Participants with an enteric tube (e.g. gastrostomy or jejunostomy tube), receiving
total parenteral nutrition (TPN), or dependent on IV fluid support are ineligible.

- Participants with significant cardiovascular impairment, including uncontrolled
hypertension, congestive heart failure of New York Heart Association Grade II or
above, unstable angina, myocardial infarction within the past 6 months, or serious
cardiac arrhythmia within the past 6 months.

- Resting corrected QT interval (QTc) interval using the Fridericia formula (QTcF)
>450 ms for males or >470 ms for females."

- Clinically significant bleeding within 4 weeks of beginning study treatment.

- Active autoimmune disease requiring systemic treatment (e.g. use of steroids,
immunosuppressive medications, or disease modifying agents) within the past 2 years.

- Has a diagnosis of immunodeficiency.

- Is known to be positive for Human Immunodeficiency Virus (HIV). Subjects with HIV,
including those on antiretroviral therapy, are excluded due to risk of
immunodeficiency and risk of overlapping hepatotoxicity between antiretroviral
agents and lenvatinib.

- Is known to be positive for Hepatitis B virus (HBV) or Hepatitis C virus (HCV).
Participants are eligible if they have a history of HCV infection that has been
treated and cured, with an undetectable viral load.

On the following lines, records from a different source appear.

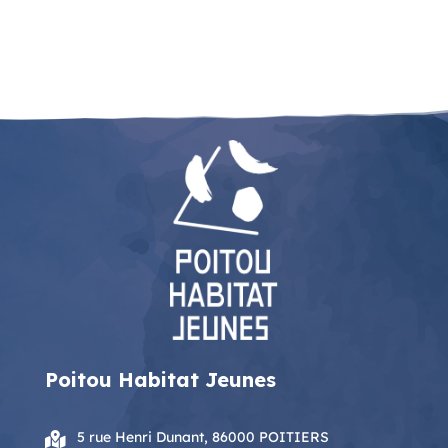
Poitou Habitat Jeunes
5 rue Henri Dunant, 86000 POITIERS

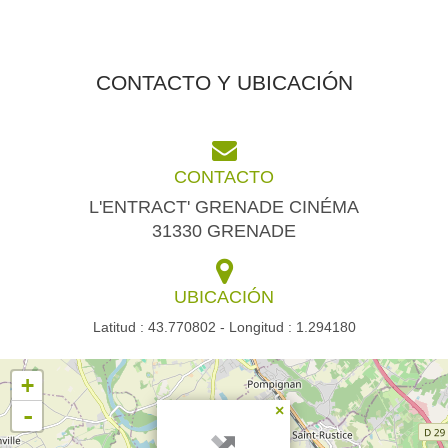
CONTACTO Y UBICACIÓN
CONTACTO
L'ENTRACT' GRENADE CINÉMA
31330 GRENADE
UBICACIÓN
Latitud : 43.770802 - Longitud : 1.294180
+
-
×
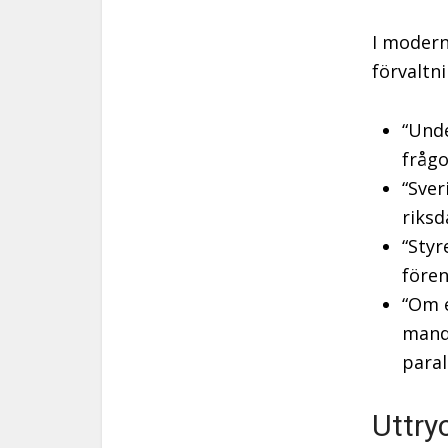
I modern
förvaltn
“Unde
frågo
“Sver
riksd
“Styr
före
“Om e
manda
paral
Uttry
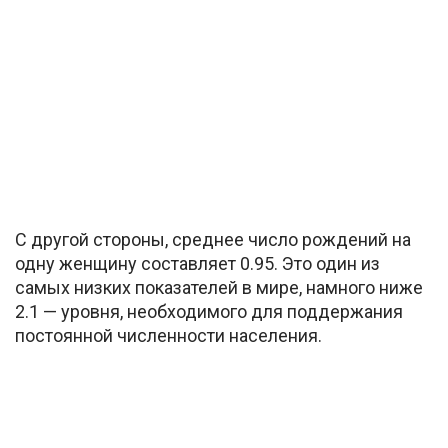
С другой стороны, среднее число рождений на
одну женщину составляет 0.95. Это один из
самых низких показателей в мире, намного ниже
2.1 — уровня, необходимого для поддержания
постоянной численности населения.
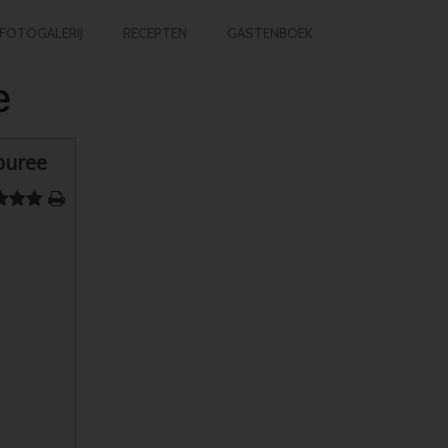
FOTOGALERIJ
RECEPTEN
GASTENBOEK
e
puree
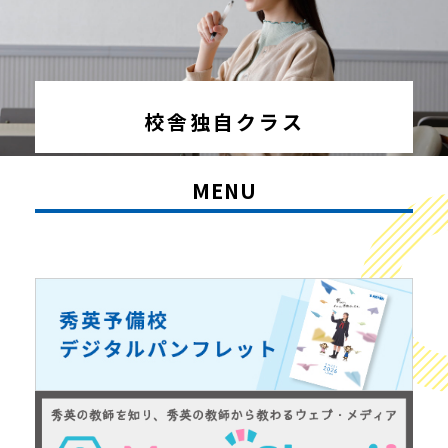
校舎独自クラス
MENU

- History of allogeneic tissue/solid organ transplant.

- History of non-infectious pneumonitis/interstitial lung disease that required
steroids, or has current pneumonitis/interstitial lung disease.

- Participants with uncontrolled intercurrent illness, including but not limited to
active infection and serious non-healing wounds or ulcers.

- Participants with psychiatric illness/social situations that would limit compliance
with study requirements.

- History of allergic reactions attributed to compounds of similar chemical or
biologic composition to lenvatinib, pembrolizumab, or any of the study drug
excipients.

- Pregnant women are excluded from this study because pembrolizumab and/or lenvatinib
are agents with the potential for teratogenic or abortifacient effects. Because
there is an unknown but potential risk for adverse events in nursing infants
secondary to treatment of the mother with pembrolizumab and/or lenvatinib,
breastfeeding should be discontinued if the mother is treated with either agent.